Which leads to 'research your audience before building'. Well... _how_ do you
do that? You need to make sure the people you're asking A) actually have a
clue and B) actually give a damn about having a clue.

My other answer, which may be more helpful (but probably not) is

1\. I find things that have been problematic for me from a tech standpoint, or
2\. I look for interesting tech I'd like to learn more about, and look at
industries friends/relatives are in.

With #1, for example, I learned SOLR a few years ago. It's not _that_ hard to
set up, but not everyone _can_ due to hosting restrictions. I'd played with
the idea of dedicated SOLR hosting, but dilly dallied too long - there's
multiple players there now. That's in some ways good - it was not a crazy
idea, if they're doing it too.

With #2, for example, I'd like to learn more about Twilio.
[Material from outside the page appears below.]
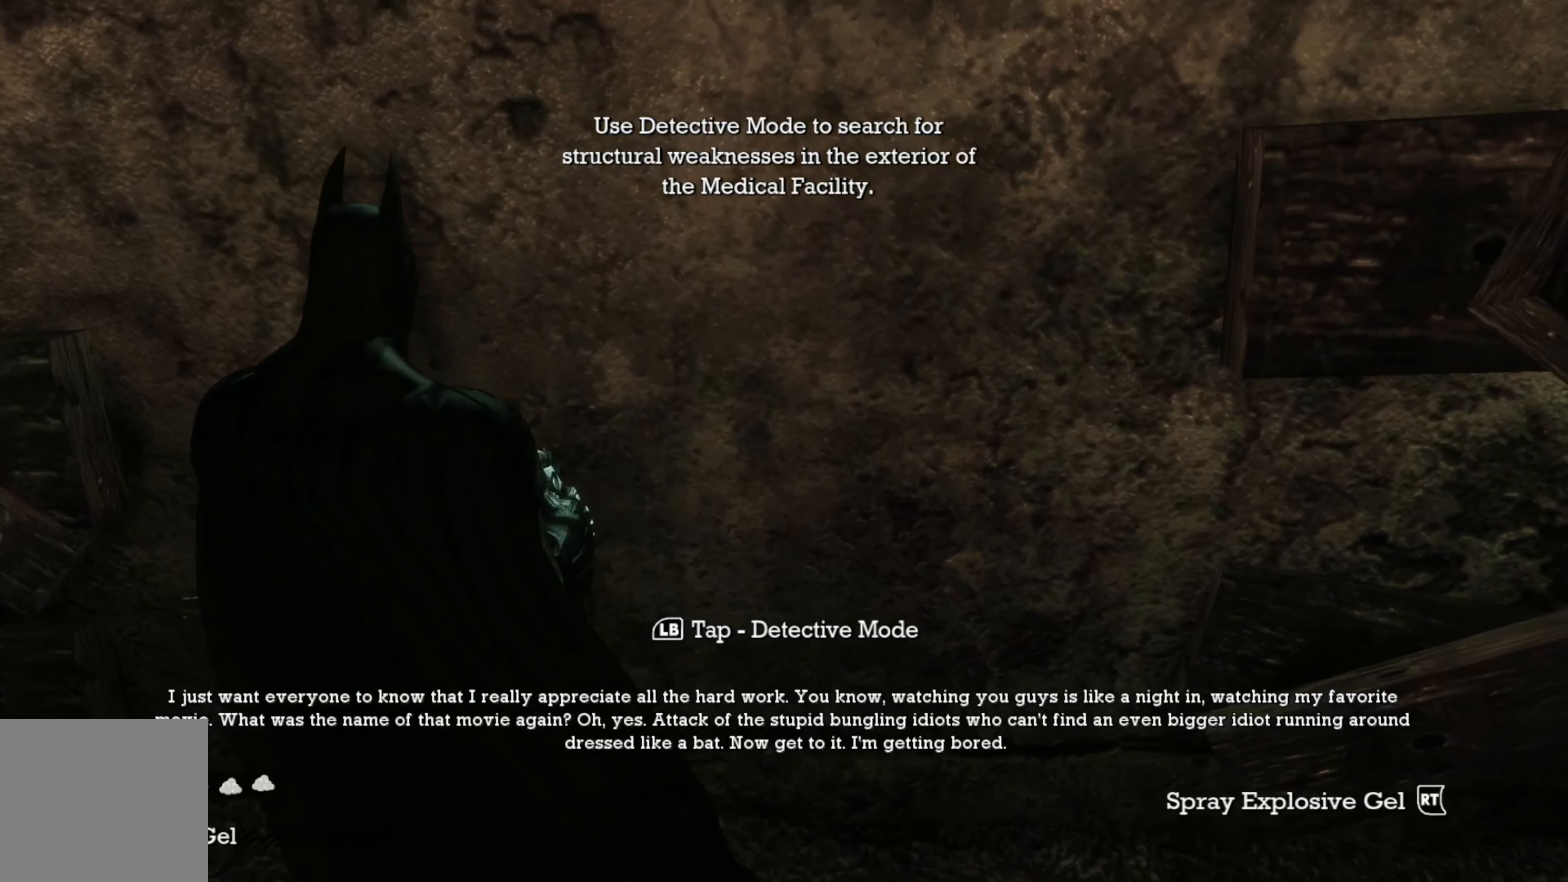
{"buttons": ["L2"], "left_stick": "center", "right_stick": "center", "events": [[180, "R2", "down"], [360, "R2", "up"]]}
I'm looking for
options to test out Twilio in the context of some current customers by
learning more about their business operations. It seems there's a couple
places where some custom Twilio integration makes sense, and we'll look to do
something early next year. Based on what's done for them, and how that works,
there might be a spin-off 'web business' from that.

I hope that helps a bit.

------
Skywing
Many great tips, all. I appreciate all of the insight! I think this has turned
in to a very informative thread.

------
mcantor
If you find yourself thinking something more than once, write it down.